-- Exercise directions --
Copy the records from the line that contains "Is the value" through the line that contains "percentile rank within sample", including both of those lines, and leave the pictures out of your answer.

-- Data extract --

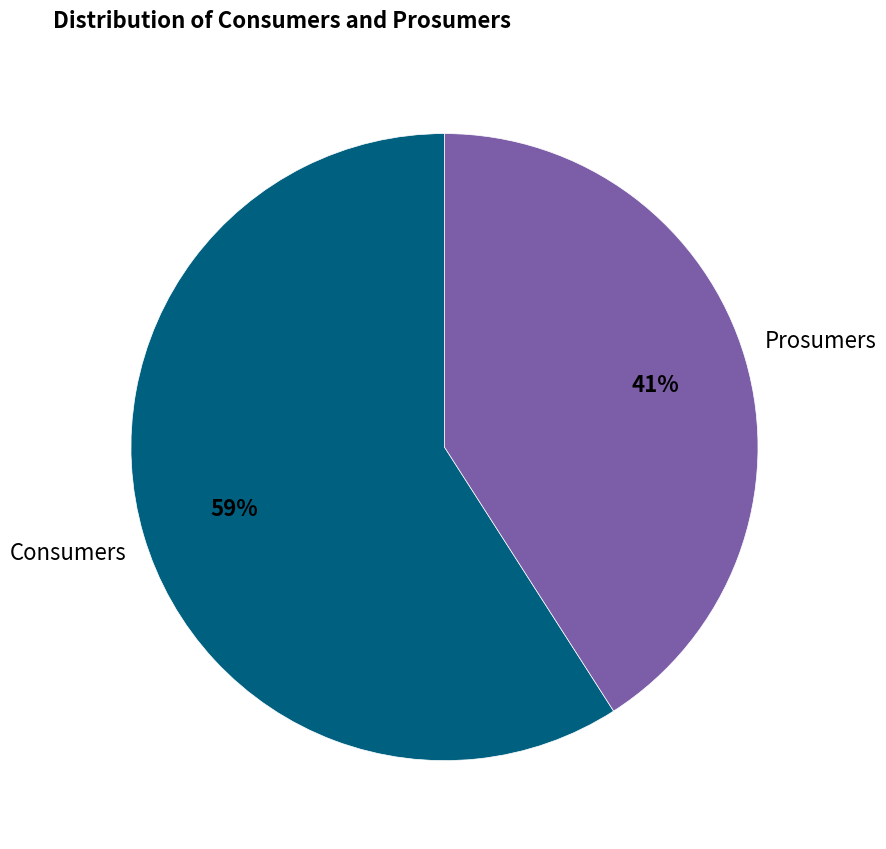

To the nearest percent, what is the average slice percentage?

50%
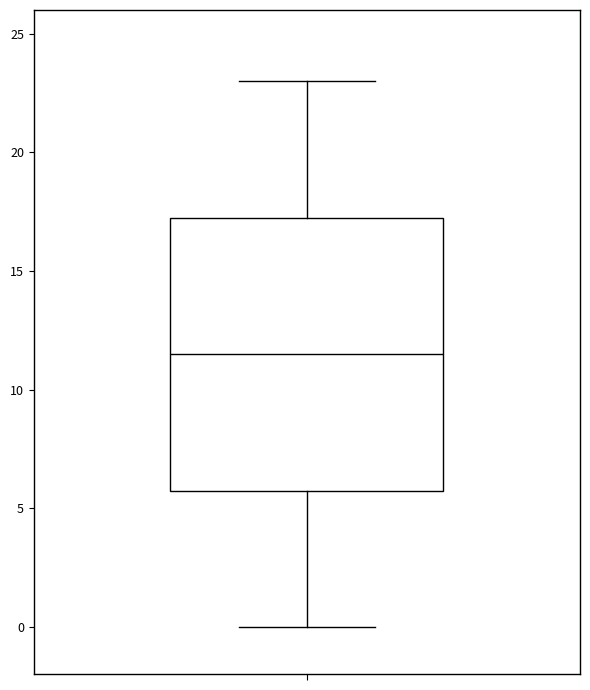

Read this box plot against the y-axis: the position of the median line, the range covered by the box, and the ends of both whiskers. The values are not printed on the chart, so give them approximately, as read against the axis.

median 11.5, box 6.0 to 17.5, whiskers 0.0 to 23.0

---

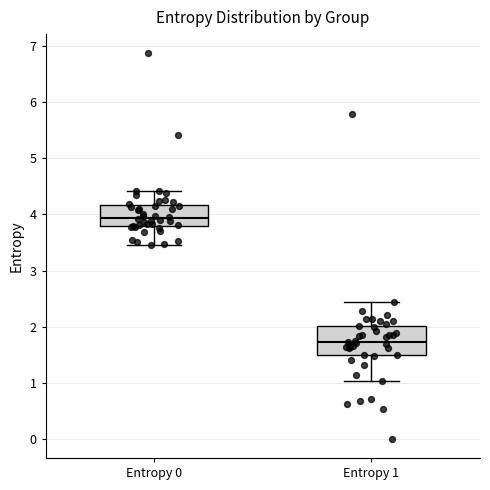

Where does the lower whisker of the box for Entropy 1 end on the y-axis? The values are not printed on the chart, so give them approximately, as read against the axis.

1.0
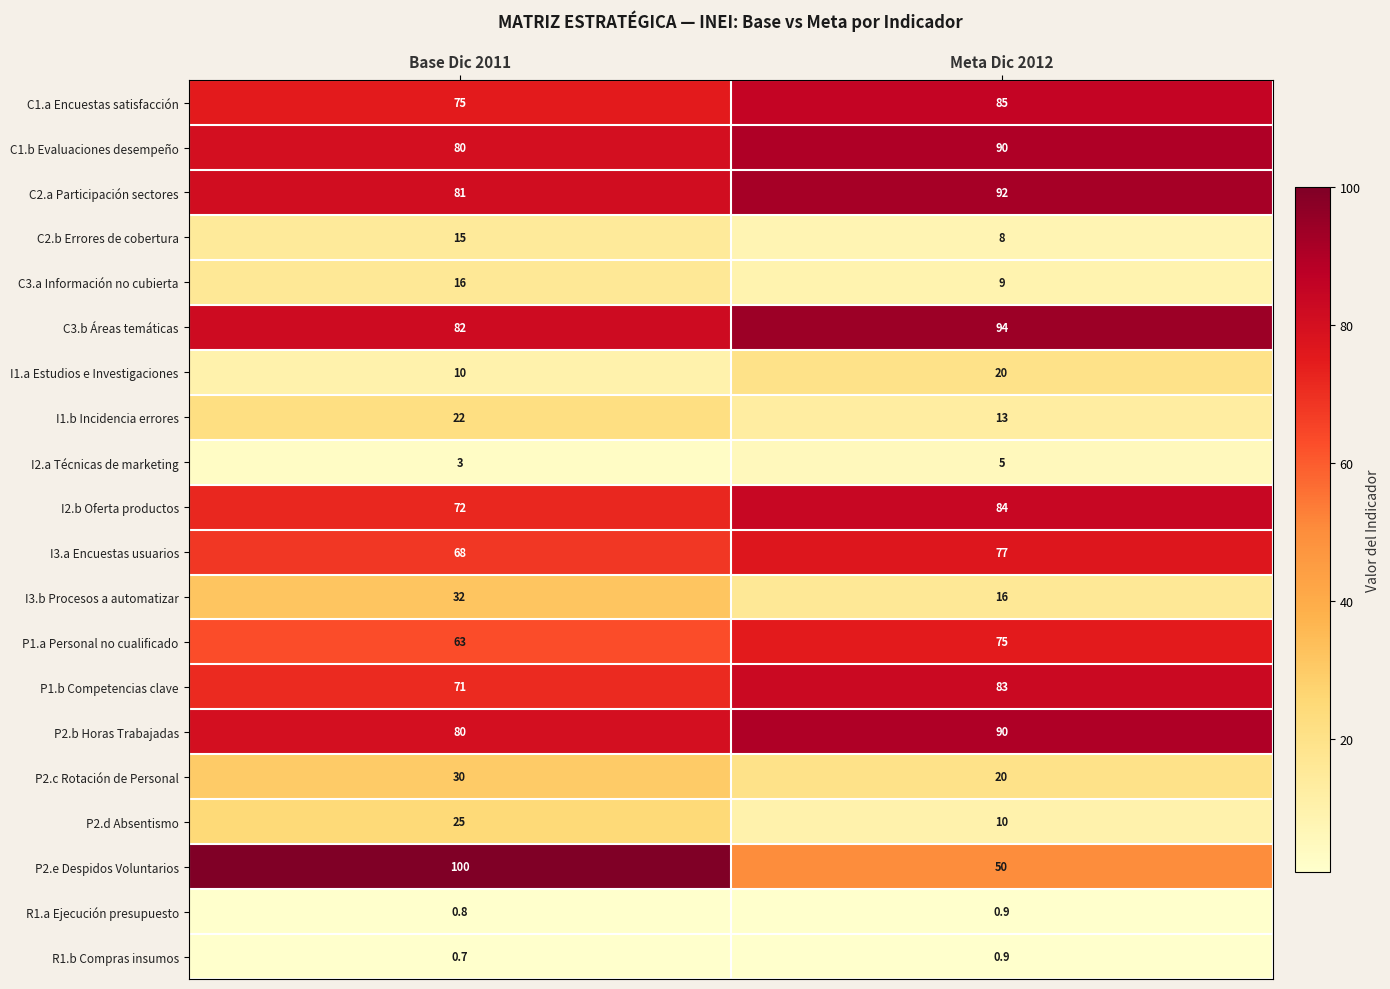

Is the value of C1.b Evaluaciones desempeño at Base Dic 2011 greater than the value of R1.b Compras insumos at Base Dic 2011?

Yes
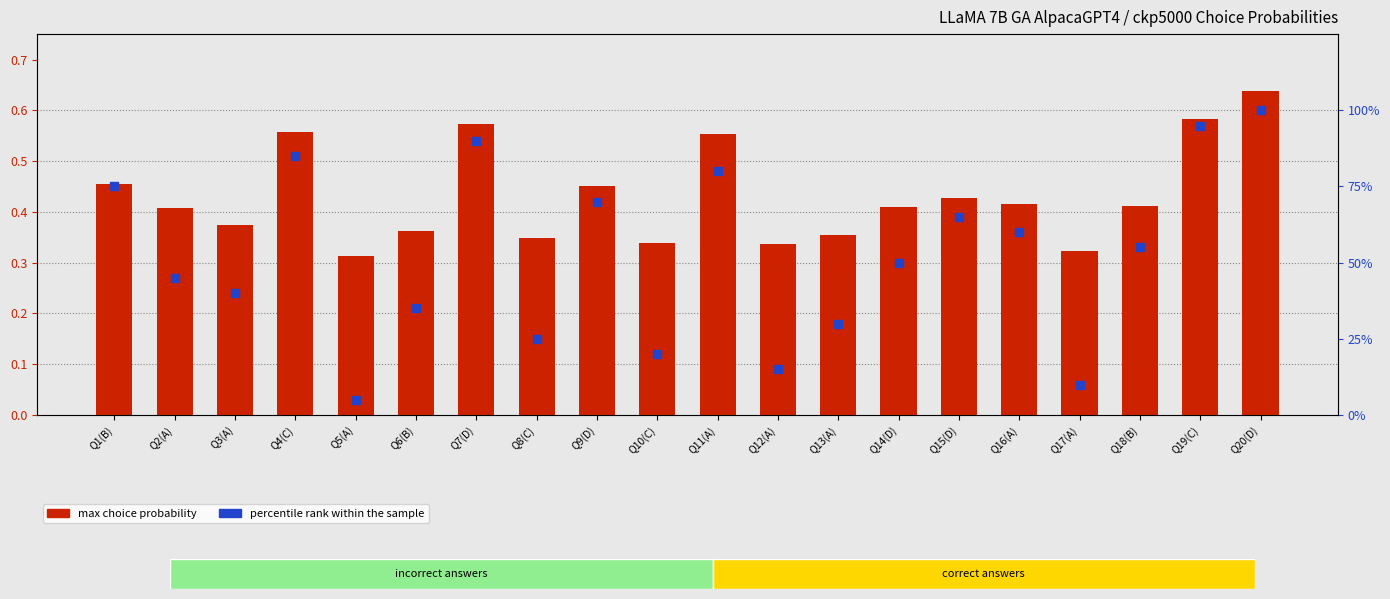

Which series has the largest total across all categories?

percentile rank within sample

* * *

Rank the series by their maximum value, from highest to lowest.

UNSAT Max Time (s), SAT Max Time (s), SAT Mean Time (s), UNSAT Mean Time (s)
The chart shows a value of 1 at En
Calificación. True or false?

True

-- Answer section --
Is the value of C1.b Evaluaciones desempeño at Base Dic 2011 greater than the value of R1.b Compras insumos at Base Dic 2011?

Yes

Which series has the largest total across all categories?

percentile rank within sample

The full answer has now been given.